**Exercise directions**:
From the material below, pull each line containing the string "wall".

**Data section**:
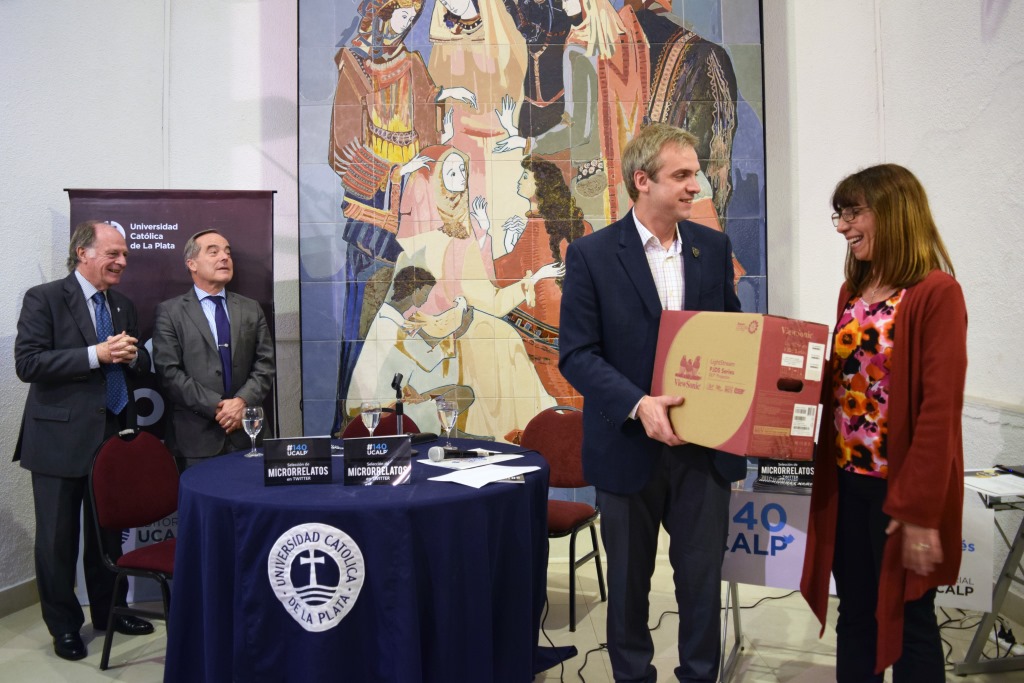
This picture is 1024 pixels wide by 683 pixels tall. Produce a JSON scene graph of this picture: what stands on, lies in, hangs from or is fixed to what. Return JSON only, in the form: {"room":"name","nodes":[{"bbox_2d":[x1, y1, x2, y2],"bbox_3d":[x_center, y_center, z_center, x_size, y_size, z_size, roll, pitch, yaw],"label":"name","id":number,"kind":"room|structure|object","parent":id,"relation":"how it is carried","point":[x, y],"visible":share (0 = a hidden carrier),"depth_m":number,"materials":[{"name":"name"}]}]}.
{"room":"event hall","nodes":[
{"label":"event hall","id":0,"kind":"room"},
{"bbox_2d":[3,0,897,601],"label":"back wall","id":1,"kind":"structure","parent":0,"point":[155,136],"depth_m":4.22,"materials":[{"name":"white paint"}]},
{"bbox_2d":[0,576,39,618],"bbox_3d":[-2.440,1.251,3.180,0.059,0.113,1.562,-1,2,0],"label":"baseboard","id":2,"kind":"structure","parent":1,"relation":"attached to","point":[27,584],"depth_m":3.70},
{"bbox_2d":[298,0,769,465],"bbox_3d":[0.101,-1.005,4.473,2.687,3.757,0.039,-1,2,0],"label":"mural","id":3,"kind":"object","parent":1,"relation":"attached to","point":[339,80],"visible":0.8,"depth_m":4.48,"materials":[{"name":"multicoloured tile"}]},
{"bbox_2d":[0,544,1023,682],"bbox_3d":[-0.186,1.384,1.855,6.030,0.111,5.866,-1,2,0],"label":"floor","id":4,"kind":"structure","parent":0,"point":[131,668],"depth_m":3.30,"materials":[{"name":"beige tile"}]},
{"bbox_2d":[11,220,158,659],"bbox_3d":[-1.897,0.392,3.453,0.570,1.820,0.653,0,2,16],"label":"man","id":5,"kind":"object","parent":4,"relation":"on","point":[87,429],"visible":0.98,"depth_m":3.27},
{"bbox_2d":[84,429,176,670],"bbox_3d":[-1.430,0.842,3.181,0.520,0.937,0.490,0,2,24],"label":"chair","id":6,"kind":"object","parent":4,"relation":"on","point":[103,470],"visible":0.65,"depth_m":3.16,"materials":[{"name":"red fabric"}]},
{"bbox_2d":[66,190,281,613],"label":"roll-up banner","id":7,"kind":"object","parent":4,"relation":"on","point":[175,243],"visible":0.42,"depth_m":3.81,"materials":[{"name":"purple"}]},
{"bbox_2d":[149,228,274,468],"bbox_3d":[-1.458,0.360,3.751,0.565,1.783,0.580,-3,3,-45],"label":"man","id":8,"kind":"object","parent":4,"relation":"on","point":[199,359],"visible":0.86,"depth_m":3.59},
{"bbox_2d":[164,436,564,682],"bbox_3d":[-0.524,0.895,2.943,1.502,0.799,1.482,-1,2,0],"label":"round table","id":9,"kind":"object","parent":4,"relation":"on","point":[516,490],"visible":0.87,"depth_m":2.50,"materials":[{"name":"blue fabric"}]},
{"bbox_2d":[242,406,263,457],"bbox_3d":[-1.073,0.368,3.176,0.085,0.205,0.084,-1,2,0],"label":"wine glass","id":10,"kind":"object","parent":9,"relation":"on","point":[257,425],"visible":0.99,"depth_m":3.15,"materials":[{"name":"clear glass"}]},
{"bbox_2d":[263,437,333,485],"bbox_3d":[-0.769,0.422,2.777,0.244,0.157,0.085,-1,2,0],"label":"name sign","id":11,"kind":"object","parent":9,"relation":"on","point":[305,449],"visible":0.98,"depth_m":2.76,"materials":[{"name":"black paper"}]},
{"bbox_2d":[266,521,365,631],"bbox_3d":[-0.622,0.738,2.426,0.307,0.321,0.018,-1,2,0],"label":"round emblem","id":12,"kind":"object","parent":9,"relation":"attached to","point":[339,544],"visible":0.96,"depth_m":2.42,"materials":[{"name":"white fabric"}]},
{"bbox_2d":[360,401,381,436],"bbox_3d":[-0.587,0.353,3.186,0.085,0.215,0.085,-1,2,0],"label":"wine glass","id":13,"kind":"object","parent":9,"relation":"on","point":[373,413],"visible":0.85,"depth_m":3.16,"materials":[{"name":"clear glass"}]},
{"bbox_2d":[343,435,411,485],"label":"table sign","id":14,"kind":"object","parent":9,"relation":"on","point":[367,449],"visible":0.99,"depth_m":2.70,"materials":[{"name":"black paper"}]},
{"bbox_2d":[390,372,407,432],"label":"microphone stand","id":15,"kind":"object","parent":9,"relation":"on","point":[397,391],"visible":0.78,"depth_m":3.26,"materials":[{"name":"black metal"}]},
{"bbox_2d":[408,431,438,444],"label":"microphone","id":16,"kind":"object","parent":9,"relation":"on","point":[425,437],"visible":0.84,"depth_m":3.37,"materials":[{"name":"black"}]},
{"bbox_2d":[436,397,459,450],"bbox_3d":[-0.266,0.347,3.169,0.089,0.220,0.089,-1,2,0],"label":"wine glass","id":17,"kind":"object","parent":9,"relation":"on","point":[453,413],"visible":0.99,"depth_m":3.14,"materials":[{"name":"clear glass"}]},
{"bbox_2d":[427,444,491,459],"bbox_3d":[-0.200,0.435,3.051,0.242,0.069,0.066,-1,2,0],"label":"microphone","id":18,"kind":"object","parent":9,"relation":"on","point":[437,451],"visible":0.99,"depth_m":3.03,"materials":[{"name":"black metal"}]},
{"bbox_2d":[419,452,515,468],"bbox_3d":[-0.180,0.458,3.009,0.284,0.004,0.277,-3,3,-42],"label":"paper","id":19,"kind":"object","parent":9,"relation":"on","point":[483,460],"visible":0.91,"depth_m":2.98,"materials":[{"name":"white paper"}]},
{"bbox_2d":[428,462,537,488],"bbox_3d":[-0.103,0.464,2.724,0.331,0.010,0.321,-1,2,0],"label":"paper","id":20,"kind":"object","parent":9,"relation":"on","point":[483,472],"visible":0.98,"depth_m":2.70,"materials":[{"name":"white paper"}]},
{"bbox_2d":[342,408,419,438],"bbox_3d":[-0.680,0.795,3.833,0.478,0.891,0.543,-1,2,0],"label":"chair","id":21,"kind":"object","parent":4,"relation":"on","point":[357,421],"visible":0.17,"depth_m":3.99,"materials":[{"name":"red fabric"}]},
{"bbox_2d":[522,405,605,630],"bbox_3d":[0.193,0.798,3.645,0.490,0.932,0.537,0,2,28],"label":"chair","id":22,"kind":"object","parent":4,"relation":"on","point":[558,456],"visible":0.58,"depth_m":3.75,"materials":[{"name":"red fabric"}]},
{"bbox_2d":[558,124,747,682],"bbox_3d":[0.524,0.262,2.773,0.669,2.070,0.617,-2,2,-31],"label":"man","id":23,"kind":"object","parent":4,"relation":"on","point":[642,261],"visible":0.95,"depth_m":2.61},
{"bbox_2d":[653,309,826,459],"bbox_3d":[0.688,0.111,2.367,0.369,0.395,0.436,-2,3,-38],"label":"cardboard box","id":24,"kind":"object","parent":23,"relation":"in","point":[732,429],"visible":0.98,"depth_m":2.20,"materials":[{"name":"brown cardboard"}]},
{"bbox_2d":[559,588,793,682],"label":"cable","id":25,"kind":"object","parent":4,"relation":"on","point":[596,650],"visible":0.59,"depth_m":3.42,"materials":[{"name":"black plastic"}]},
{"bbox_2d":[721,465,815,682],"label":"table","id":26,"kind":"object","parent":4,"relation":"on","point":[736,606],"visible":0.3,"depth_m":3.00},
{"bbox_2d":[724,488,813,590],"bbox_3d":[0.986,0.735,2.882,0.347,0.315,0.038,-1,2,0],"label":"sign","id":27,"kind":"object","parent":26,"relation":"attached to","point":[796,532],"visible":0.65,"depth_m":2.88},
{"bbox_2d":[755,457,814,489],"bbox_3d":[1.055,0.476,2.910,0.239,0.124,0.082,-1,2,0],"label":"table sign","id":28,"kind":"object","parent":26,"relation":"on","point":[804,472],"visible":0.82,"depth_m":2.90,"materials":[{"name":"black paper"}]},
{"bbox_2d":[799,163,968,682],"bbox_3d":[1.140,0.384,2.356,0.504,1.715,0.682,-1,2,0],"label":"woman","id":29,"kind":"object","parent":4,"relation":"on","point":[910,311],"visible":0.99,"depth_m":2.23},
{"bbox_2d":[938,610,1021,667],"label":"cable","id":30,"kind":"object","parent":4,"relation":"on","point":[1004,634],"visible":0.58,"depth_m":3.17,"materials":[{"name":"black plastic"}]},
{"bbox_2d":[949,467,1023,673],"bbox_3d":[2.065,0.894,2.952,0.860,0.733,0.723,-1,2,0],"label":"folding table","id":31,"kind":"object","parent":4,"relation":"on","point":[1008,564],"visible":0.67,"depth_m":2.91,"materials":[{"name":"metal"}]},
{"bbox_2d":[936,500,997,612],"bbox_3d":[1.584,0.778,2.828,0.308,0.361,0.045,-1,2,0],"label":"sign","id":32,"kind":"object","parent":31,"relation":"attached to","point":[964,584],"visible":0.43,"depth_m":2.79,"materials":[{"name":"white"}]},
{"bbox_2d":[963,470,1023,496],"bbox_3d":[1.844,0.521,2.867,0.306,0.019,0.296,-1,2,0],"label":"paper","id":33,"kind":"object","parent":31,"relation":"on","point":[992,488],"visible":0.97,"depth_m":2.86,"materials":[{"name":"white paper"}]},
{"bbox_2d":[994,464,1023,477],"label":"laptop","id":34,"kind":"object","parent":31,"relation":"on","point":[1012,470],"visible":0.98,"depth_m":2.99,"materials":[{"name":"black"}]},
{"bbox_2d":[769,0,1023,608],"bbox_3d":[2.064,-0.858,2.540,0.289,4.300,4.128,-1,2,0],"label":"right wall","id":35,"kind":"structure","parent":0,"point":[896,100],"depth_m":3.81,"materials":[{"name":"white paint"}]}
]}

**Answer space**:
{"bbox_2d":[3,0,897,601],"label":"back wall","id":1,"kind":"structure","parent":0,"point":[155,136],"depth_m":4.22,"materials":[{"name":"white paint"}]},
{"bbox_2d":[769,0,1023,608],"bbox_3d":[2.064,-0.858,2.540,0.289,4.300,4.128,-1,2,0],"label":"right wall","id":35,"kind":"structure","parent":0,"point":[896,100],"depth_m":3.81,"materials":[{"name":"white paint"}]}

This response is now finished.